Task instructions: Report each line in the rows below that contains the string "matching".

Excerpted records:

╔══

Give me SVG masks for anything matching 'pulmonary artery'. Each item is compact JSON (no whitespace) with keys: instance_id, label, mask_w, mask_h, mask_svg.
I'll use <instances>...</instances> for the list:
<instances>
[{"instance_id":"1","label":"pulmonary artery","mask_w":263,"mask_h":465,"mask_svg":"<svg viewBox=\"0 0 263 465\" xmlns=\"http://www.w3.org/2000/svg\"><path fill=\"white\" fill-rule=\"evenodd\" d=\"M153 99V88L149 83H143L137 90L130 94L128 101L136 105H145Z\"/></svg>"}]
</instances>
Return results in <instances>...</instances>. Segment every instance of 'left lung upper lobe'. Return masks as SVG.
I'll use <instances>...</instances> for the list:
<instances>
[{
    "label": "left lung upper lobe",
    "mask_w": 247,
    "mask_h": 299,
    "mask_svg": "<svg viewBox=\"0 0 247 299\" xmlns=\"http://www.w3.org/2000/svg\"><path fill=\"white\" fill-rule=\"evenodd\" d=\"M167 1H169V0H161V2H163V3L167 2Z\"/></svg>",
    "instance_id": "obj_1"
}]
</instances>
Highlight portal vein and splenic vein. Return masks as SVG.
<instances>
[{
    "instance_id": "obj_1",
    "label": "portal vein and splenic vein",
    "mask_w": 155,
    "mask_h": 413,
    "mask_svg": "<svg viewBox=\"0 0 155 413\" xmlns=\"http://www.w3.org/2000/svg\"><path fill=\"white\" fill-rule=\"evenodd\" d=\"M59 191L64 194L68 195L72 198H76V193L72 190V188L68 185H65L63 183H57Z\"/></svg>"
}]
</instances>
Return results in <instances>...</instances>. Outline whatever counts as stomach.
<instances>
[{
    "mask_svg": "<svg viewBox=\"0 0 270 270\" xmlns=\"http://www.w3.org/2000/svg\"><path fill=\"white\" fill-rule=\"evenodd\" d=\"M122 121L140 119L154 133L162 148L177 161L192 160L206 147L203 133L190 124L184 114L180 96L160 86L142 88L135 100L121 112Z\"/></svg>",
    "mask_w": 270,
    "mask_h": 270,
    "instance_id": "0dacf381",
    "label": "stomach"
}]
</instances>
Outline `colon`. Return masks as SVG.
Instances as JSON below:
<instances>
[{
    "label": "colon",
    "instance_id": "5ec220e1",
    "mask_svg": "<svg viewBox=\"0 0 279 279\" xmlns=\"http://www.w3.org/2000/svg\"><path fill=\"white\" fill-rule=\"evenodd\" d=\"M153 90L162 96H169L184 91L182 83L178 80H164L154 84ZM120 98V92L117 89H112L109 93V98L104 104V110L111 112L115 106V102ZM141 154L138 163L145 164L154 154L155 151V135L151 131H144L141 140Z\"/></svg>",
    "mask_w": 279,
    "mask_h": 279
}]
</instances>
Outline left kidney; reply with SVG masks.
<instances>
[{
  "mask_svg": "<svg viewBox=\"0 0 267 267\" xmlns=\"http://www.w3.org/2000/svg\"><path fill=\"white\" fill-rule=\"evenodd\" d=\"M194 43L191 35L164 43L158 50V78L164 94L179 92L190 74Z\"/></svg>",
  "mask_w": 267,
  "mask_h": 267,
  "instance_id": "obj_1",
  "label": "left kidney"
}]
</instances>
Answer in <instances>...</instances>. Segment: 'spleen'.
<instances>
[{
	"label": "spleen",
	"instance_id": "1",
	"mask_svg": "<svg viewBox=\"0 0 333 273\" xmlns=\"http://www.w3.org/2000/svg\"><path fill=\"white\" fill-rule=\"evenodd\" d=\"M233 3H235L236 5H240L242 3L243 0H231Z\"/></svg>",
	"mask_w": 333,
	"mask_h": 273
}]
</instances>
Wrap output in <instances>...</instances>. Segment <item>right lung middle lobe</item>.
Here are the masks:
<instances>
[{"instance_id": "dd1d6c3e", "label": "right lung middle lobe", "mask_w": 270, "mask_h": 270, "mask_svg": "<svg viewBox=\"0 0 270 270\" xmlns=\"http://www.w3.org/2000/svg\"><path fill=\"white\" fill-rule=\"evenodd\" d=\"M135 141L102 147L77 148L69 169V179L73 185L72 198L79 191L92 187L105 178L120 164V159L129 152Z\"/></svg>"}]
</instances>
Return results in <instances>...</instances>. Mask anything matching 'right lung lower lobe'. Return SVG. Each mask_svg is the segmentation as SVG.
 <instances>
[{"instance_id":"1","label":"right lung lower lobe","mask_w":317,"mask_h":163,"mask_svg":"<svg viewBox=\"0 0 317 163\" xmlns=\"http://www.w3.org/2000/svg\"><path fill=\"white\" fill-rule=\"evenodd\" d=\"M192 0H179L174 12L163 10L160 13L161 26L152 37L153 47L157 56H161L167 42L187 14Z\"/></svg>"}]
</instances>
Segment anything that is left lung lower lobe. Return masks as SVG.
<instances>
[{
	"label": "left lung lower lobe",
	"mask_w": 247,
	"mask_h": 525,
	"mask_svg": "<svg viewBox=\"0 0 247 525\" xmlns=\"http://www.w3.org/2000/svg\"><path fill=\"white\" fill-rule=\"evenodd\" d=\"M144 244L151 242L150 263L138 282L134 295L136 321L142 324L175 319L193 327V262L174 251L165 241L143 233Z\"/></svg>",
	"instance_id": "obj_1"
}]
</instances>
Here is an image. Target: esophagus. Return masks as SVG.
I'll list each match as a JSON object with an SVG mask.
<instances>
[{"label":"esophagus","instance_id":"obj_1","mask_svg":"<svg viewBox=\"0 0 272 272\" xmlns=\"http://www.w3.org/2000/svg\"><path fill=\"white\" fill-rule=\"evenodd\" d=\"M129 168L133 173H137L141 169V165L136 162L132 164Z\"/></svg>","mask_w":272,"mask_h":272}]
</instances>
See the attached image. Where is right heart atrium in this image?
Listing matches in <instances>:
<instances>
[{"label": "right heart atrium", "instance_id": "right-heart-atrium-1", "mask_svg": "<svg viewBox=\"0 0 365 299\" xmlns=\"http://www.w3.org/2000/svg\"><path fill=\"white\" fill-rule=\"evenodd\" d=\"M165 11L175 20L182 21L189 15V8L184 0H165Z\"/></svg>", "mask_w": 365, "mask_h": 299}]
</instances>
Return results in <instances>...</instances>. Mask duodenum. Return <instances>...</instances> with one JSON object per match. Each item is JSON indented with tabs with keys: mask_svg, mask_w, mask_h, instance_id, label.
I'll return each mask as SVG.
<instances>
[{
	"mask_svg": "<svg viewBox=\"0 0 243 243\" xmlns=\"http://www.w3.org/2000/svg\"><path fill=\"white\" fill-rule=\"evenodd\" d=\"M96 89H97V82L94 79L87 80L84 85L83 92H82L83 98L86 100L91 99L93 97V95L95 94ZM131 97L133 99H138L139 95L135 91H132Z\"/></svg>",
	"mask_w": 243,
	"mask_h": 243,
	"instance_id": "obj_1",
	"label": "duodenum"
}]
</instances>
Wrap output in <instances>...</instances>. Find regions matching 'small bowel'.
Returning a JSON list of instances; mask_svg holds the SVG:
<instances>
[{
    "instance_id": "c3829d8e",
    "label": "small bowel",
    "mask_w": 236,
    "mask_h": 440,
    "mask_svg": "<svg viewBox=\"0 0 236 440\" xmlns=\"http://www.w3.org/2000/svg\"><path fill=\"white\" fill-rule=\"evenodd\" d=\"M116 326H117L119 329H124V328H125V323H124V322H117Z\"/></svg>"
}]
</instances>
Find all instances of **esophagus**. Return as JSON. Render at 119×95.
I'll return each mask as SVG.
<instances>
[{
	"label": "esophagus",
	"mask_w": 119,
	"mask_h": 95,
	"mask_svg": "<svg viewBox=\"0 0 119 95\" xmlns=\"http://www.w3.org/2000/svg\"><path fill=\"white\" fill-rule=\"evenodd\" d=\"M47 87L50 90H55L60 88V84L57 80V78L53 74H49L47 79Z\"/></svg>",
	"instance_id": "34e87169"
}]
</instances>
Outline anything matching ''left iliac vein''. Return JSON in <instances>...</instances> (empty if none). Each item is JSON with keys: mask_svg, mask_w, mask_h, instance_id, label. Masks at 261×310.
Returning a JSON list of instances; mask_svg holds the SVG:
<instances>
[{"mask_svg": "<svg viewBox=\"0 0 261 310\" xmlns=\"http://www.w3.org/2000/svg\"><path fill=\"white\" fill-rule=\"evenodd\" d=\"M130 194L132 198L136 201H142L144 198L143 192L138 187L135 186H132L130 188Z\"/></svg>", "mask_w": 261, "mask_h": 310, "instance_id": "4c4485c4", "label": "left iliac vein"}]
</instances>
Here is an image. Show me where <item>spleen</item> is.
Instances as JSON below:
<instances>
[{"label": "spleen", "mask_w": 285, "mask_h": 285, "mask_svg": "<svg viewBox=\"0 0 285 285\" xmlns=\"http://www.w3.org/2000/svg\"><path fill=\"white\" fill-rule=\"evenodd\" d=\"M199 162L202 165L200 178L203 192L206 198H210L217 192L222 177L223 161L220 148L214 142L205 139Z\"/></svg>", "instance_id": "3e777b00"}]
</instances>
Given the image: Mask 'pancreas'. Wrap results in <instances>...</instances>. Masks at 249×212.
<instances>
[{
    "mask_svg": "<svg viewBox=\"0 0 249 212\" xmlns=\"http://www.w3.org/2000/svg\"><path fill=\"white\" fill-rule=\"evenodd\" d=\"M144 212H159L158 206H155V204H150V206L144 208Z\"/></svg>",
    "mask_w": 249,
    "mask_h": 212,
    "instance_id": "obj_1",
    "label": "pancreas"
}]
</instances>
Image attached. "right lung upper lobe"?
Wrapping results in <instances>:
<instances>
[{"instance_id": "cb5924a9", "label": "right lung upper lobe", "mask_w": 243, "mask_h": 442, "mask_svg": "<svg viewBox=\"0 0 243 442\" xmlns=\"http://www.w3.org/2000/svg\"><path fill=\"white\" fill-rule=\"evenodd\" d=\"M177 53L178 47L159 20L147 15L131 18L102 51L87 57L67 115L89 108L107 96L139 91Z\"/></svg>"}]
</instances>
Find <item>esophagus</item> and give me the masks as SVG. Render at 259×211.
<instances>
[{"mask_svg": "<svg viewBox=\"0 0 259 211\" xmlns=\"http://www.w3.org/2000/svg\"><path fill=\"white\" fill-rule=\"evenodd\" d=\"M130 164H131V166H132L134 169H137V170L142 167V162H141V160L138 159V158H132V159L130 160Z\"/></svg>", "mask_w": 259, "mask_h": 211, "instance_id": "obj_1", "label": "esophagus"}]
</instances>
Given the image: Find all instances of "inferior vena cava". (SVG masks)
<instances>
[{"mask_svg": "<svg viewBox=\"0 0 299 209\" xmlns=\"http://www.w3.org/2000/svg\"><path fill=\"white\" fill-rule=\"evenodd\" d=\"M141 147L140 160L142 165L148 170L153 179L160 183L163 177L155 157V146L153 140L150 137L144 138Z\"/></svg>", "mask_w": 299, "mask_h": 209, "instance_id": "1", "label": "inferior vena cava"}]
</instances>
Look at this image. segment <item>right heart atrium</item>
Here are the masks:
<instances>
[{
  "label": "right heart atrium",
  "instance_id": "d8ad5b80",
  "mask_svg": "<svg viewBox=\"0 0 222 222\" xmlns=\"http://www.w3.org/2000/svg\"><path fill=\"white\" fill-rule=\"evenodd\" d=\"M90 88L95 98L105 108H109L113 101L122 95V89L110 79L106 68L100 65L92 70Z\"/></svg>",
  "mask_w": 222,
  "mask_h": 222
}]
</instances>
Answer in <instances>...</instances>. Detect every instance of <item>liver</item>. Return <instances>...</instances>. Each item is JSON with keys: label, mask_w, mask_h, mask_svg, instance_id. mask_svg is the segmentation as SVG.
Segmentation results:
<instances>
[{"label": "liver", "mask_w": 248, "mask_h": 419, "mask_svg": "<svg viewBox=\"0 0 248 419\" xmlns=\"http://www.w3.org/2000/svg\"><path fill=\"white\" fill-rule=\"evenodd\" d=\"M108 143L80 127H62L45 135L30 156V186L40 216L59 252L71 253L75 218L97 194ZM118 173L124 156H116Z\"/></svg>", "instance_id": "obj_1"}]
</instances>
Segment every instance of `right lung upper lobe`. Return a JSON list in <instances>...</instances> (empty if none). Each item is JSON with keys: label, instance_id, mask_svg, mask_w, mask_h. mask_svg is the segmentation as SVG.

╚══

Solution to this problem:
Give me SVG masks for anything matching 'pulmonary artery'. Each item is compact JSON (no whitespace) with keys: instance_id, label, mask_w, mask_h, mask_svg.
Return results in <instances>...</instances>. Mask anything matching 'right lung lower lobe'. Return SVG. Each mask_svg is the segmentation as SVG.
Wrap output in <instances>...</instances>. Find regions matching 'small bowel'.
Outline anything matching ''left iliac vein''. Return JSON in <instances>...</instances> (empty if none). Each item is JSON with keys: mask_svg, mask_w, mask_h, instance_id, label. Masks at 261×310.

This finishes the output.